- REQUEST -
Please restate the data word for word.
++++++++++++++++++++
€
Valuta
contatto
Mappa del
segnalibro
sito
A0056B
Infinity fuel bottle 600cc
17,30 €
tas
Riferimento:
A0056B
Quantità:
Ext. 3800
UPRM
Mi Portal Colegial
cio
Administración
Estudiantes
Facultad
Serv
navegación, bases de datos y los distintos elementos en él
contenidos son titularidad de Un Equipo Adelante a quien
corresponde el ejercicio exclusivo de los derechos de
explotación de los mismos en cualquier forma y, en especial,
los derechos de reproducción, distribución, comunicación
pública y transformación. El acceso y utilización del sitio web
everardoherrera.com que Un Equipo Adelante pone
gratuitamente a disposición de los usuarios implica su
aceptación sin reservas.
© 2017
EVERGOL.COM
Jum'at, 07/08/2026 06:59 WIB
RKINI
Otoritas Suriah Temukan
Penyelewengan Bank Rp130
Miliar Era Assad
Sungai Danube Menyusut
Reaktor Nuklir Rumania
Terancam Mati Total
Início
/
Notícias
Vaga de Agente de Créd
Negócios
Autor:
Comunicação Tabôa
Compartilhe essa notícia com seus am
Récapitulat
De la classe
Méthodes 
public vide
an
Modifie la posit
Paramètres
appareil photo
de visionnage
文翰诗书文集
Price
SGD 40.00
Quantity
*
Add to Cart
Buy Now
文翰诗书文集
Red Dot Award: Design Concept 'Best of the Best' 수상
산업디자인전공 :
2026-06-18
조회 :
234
++++++++++++++++++++
- ANSWER FOR THIS EXERCISE -
€
Valuta
contatto
Mappa del
segnalibro
sito
A0056B
Infinity fuel bottle 600cc
17,30 €
tas
Riferimento:
A0056B
Quantità:
Ext. 3800
UPRM
Mi Portal Colegial
cio
Administración
Estudiantes
Facultad
Serv
navegación, bases de datos y los distintos elementos en él
contenidos son titularidad de Un Equipo Adelante a quien
corresponde el ejercicio exclusivo de los derechos de
explotación de los mismos en cualquier forma y, en especial,
los derechos de reproducción, distribución, comunicación
pública y transformación. El acceso y utilización del sitio web
everardoherrera.com que Un Equipo Adelante pone
gratuitamente a disposición de los usuarios implica su
aceptación sin reservas.
© 2017
EVERGOL.COM
Jum'at, 07/08/2026 06:59 WIB
RKINI
Otoritas Suriah Temukan
Penyelewengan Bank Rp130
Miliar Era Assad
Sungai Danube Menyusut
Reaktor Nuklir Rumania
Terancam Mati Total
Início
/
Notícias
Vaga de Agente de Créd
Negócios
Autor:
Comunicação Tabôa
Compartilhe essa notícia com seus am
Récapitulat
De la classe
Méthodes 
public vide
an
Modifie la posit
Paramètres
appareil photo
de visionnage
文翰诗书文集
Price
SGD 40.00
Quantity
*
Add to Cart
Buy Now
文翰诗书文集
Red Dot Award: Design Concept 'Best of the Best' 수상
산업디자인전공 :
2026-06-18
조회 :
234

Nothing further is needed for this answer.